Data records
————————

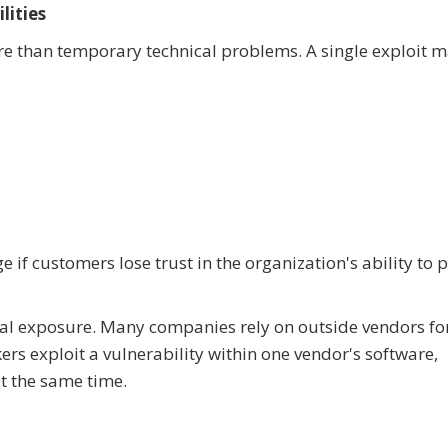
lities
re than temporary technical problems. A single exploit 
f customers lose trust in the organization's ability to p
nal exposure. Many companies rely on outside vendors fo
ers exploit a vulnerability within one vendor's software,
t the same time.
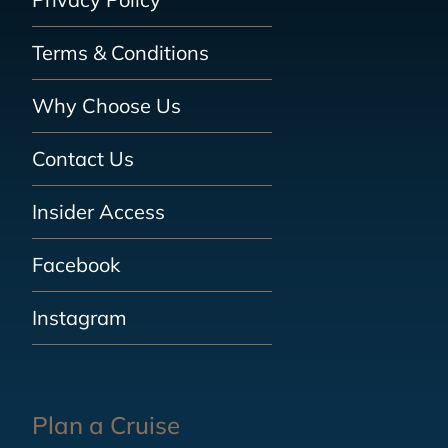
Terms & Conditions
Why Choose Us
Contact Us
Insider Access
Facebook
Instagram
Plan a Cruise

————————

Goal of the exercise:
Pick out each line in the records above that contains the string "exploit", treating uppercase and lowercase as different.

Written answer:
re than temporary technical problems. A single exploit 
ers exploit a vulnerability within one vendor's software,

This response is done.